The Paul Sacher Foundation, Basel has announced the acquisition of The Oliver Knussen Collection.
Founded in 1973 the foundation developed into a highly recognised international research centre for the music of the twentieth and twenty-first centuries, with some hundred estates and collections from leading composers and performers including Igor Stravinsky, Pierre Boulez, Béla Bartók, Edgar Varèse, Anton Webern, György Ligeti, and Hans Werner Henze – to name just a few. Other British composers with collections housed there include Sir Harrison Birtwistle and Jonathan Harvey. Besides Knussen’s musical manuscripts, the Collection – which has been made possible thanks to the generous support of André Hoffmann – also includes correspondence, programme booklets and reviews, as well as sound recordings. It will be expanded on an ongoing basis.

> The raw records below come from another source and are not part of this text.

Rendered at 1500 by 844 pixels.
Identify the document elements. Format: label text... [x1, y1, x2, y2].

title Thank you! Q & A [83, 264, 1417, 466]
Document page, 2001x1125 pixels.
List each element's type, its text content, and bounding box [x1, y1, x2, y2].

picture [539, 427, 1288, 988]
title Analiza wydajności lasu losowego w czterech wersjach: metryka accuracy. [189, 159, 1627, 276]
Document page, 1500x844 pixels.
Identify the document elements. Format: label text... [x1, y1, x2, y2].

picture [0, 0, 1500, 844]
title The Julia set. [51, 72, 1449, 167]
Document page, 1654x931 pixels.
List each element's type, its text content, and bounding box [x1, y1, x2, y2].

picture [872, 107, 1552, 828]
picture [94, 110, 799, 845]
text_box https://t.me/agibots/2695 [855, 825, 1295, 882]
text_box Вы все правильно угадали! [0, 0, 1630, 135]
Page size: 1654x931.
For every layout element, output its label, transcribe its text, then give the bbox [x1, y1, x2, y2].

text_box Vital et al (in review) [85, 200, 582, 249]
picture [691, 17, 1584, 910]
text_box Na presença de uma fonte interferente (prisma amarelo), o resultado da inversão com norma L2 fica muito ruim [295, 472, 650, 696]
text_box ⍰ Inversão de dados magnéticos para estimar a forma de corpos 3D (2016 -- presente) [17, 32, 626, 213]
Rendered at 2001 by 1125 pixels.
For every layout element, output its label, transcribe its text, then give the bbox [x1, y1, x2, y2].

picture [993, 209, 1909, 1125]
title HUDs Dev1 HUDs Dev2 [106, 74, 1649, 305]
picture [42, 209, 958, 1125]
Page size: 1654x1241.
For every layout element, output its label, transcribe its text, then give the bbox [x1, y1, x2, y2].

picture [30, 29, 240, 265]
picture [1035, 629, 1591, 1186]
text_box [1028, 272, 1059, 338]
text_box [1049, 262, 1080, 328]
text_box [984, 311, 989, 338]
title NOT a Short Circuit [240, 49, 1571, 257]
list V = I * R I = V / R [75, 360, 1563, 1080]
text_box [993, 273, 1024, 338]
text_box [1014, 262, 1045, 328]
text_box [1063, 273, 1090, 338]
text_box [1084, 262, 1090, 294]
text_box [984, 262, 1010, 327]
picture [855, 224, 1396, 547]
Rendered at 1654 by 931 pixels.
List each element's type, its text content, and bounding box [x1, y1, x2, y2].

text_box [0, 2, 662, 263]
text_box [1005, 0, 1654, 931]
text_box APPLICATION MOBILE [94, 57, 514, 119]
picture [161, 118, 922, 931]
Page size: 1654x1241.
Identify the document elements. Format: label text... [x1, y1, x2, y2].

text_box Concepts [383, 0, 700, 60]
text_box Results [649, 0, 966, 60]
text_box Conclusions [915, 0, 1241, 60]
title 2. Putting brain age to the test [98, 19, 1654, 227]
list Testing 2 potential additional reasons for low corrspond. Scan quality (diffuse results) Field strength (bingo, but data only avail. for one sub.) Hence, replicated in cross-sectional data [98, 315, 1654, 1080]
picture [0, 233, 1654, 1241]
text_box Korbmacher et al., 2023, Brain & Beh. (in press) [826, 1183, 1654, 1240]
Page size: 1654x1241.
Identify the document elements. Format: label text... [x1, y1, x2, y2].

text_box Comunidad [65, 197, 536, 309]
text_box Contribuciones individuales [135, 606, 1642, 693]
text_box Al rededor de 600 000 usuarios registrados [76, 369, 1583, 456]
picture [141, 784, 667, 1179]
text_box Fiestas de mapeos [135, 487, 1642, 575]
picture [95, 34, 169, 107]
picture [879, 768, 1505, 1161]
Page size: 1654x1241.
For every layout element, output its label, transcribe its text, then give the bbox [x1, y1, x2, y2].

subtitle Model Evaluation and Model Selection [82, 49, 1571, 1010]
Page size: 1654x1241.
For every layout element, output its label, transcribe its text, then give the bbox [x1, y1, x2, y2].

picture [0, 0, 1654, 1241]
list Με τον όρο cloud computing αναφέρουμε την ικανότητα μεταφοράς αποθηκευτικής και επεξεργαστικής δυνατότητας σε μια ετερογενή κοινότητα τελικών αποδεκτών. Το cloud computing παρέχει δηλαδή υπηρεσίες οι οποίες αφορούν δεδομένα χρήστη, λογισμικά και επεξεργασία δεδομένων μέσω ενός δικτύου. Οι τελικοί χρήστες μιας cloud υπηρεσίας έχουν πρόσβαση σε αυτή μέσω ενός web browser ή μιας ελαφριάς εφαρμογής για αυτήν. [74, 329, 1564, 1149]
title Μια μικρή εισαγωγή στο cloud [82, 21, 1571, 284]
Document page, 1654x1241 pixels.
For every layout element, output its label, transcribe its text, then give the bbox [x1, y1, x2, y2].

The acquisition of the collection was marked on 14 February with a concert by soprano Claire Booth and Ensemble Recherche which included Knussen’s Reflection, Four Late Poems and an Epigram of Rainer Maria Rilke, Cantata, and the Whitman Settings, alongside George Benjamin’s Olicantus (in a previously unpublished version for piano) as well as music by Carter, Henze and Stravinsky.
The concert also included Patrick Gallois giving the premiere of the revised version of Knussen’s Study for ‘Metamorphosis’ for solo bassoon, a 5-and-a-half-minute work originally written in April 1972 and revised especially for the Sacher concert, with a new dedication ‘to the memory of Alan Stout, American composer, teacher and polymath, a dear friend for 50 years.’ The Metamorphosis of the title is Kafka’s, on which Knussen had once planned to base a large piece. Knussen has described this study as ‘a cartoon’ for the larger project.